Andrea Vance and Lois Cairns of The Sunday Star Times report

A new UMR Research poll of 750 people shows the prime minister’s favourability rating dipped by 9 per cent between October and December of last year to its lowest level since January 2010.

The proportion of Kiwis who had a favourable opinion of Key has twice peaked at 81 per cent but the figure is now 63 per cent. The previous record was Helen Clark’s 78 per cent in April 2002.

That is one of the fastest drops I can recall in one of these polls – not that I really find them particularly relevant in political terms. The 2011 election campaign, short as it was, does seem to have exposed kiwis to the side of John Key that he’d prefer not to show.
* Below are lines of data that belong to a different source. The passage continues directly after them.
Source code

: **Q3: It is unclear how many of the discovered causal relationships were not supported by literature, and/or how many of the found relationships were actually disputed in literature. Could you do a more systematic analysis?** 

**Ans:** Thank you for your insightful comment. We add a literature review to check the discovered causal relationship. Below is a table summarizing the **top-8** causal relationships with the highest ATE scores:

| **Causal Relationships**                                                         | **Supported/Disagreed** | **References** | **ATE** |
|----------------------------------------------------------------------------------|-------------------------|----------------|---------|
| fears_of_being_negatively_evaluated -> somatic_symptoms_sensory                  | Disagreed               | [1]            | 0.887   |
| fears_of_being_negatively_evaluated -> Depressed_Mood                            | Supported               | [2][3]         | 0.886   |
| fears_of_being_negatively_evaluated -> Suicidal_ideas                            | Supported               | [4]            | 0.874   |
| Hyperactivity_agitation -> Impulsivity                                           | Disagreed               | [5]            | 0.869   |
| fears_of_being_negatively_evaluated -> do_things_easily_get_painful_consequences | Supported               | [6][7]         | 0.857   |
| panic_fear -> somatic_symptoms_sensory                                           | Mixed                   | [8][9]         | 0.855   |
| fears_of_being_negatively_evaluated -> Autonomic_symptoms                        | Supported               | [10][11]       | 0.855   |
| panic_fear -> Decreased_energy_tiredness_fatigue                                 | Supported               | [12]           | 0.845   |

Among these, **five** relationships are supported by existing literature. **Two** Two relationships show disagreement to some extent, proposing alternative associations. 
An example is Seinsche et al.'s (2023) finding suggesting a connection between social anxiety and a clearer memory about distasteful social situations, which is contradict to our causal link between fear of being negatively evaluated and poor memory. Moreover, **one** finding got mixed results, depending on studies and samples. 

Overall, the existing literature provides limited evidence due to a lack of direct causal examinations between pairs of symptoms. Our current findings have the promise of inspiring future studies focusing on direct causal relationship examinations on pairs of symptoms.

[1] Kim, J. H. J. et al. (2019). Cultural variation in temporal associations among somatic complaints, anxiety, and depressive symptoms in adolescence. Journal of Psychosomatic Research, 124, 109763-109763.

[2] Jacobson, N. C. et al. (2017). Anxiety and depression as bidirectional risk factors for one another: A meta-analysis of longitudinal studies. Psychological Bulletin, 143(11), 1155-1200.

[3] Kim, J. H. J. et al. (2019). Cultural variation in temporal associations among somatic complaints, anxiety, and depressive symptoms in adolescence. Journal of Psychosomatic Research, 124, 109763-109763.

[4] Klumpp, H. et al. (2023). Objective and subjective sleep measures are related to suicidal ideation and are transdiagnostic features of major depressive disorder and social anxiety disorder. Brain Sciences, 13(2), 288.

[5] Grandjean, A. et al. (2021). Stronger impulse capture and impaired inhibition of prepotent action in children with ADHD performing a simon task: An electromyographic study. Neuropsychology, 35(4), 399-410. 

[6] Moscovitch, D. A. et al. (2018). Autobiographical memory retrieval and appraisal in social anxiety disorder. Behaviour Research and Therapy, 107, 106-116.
The rest of the article is in the grand tradition and highest principles of journalism. How to munt a story together by joining nothing much with nothing much else because they refer to something similar…

It is about how John Key is preferred by rubber fetishists. Specifically Durex, the countries main supplier of condoms, has run a survey showing that their respondents rate John Key as being the sexiest politician. The mind boggles at even considering how they selected the ‘respondents’.

But I am not to be outdone in the pursuit of tastelessness and the irrelevant junction of stories by mere journalists.  I will end this post by linking to something from this mornings reading.  With as much congruence as linking idiotic polls together,  I will link what Durex’s main product is used on and another use for the same in the past.

Read this wee gem from a book review in The Economist (warning – not to be read by the weak of stomach):

For Boswell and many of his contemporaries, morals were “an uncertain thing”. The upper-middle-class members of the Beggar’s Benison club in Scotland, founded in 1732, apparently thought nothing of arranging meetings where they could drink, sing and fondle naked women. Such evenings were brought to a fitting climax, as it were, when they would communally ejaculate into a ceremonial pewter platter. The book is rich in anecdotes, funny, touching and seedy.

One wonders what in the hell they did with the results after the communal wank? The review “Pleasure Principles – The first sexual revolution” is on a book detailing the change in sexual morality in the 18th century.

But we can all see how linking these two stories together helps with the overall coherence of the post. Right?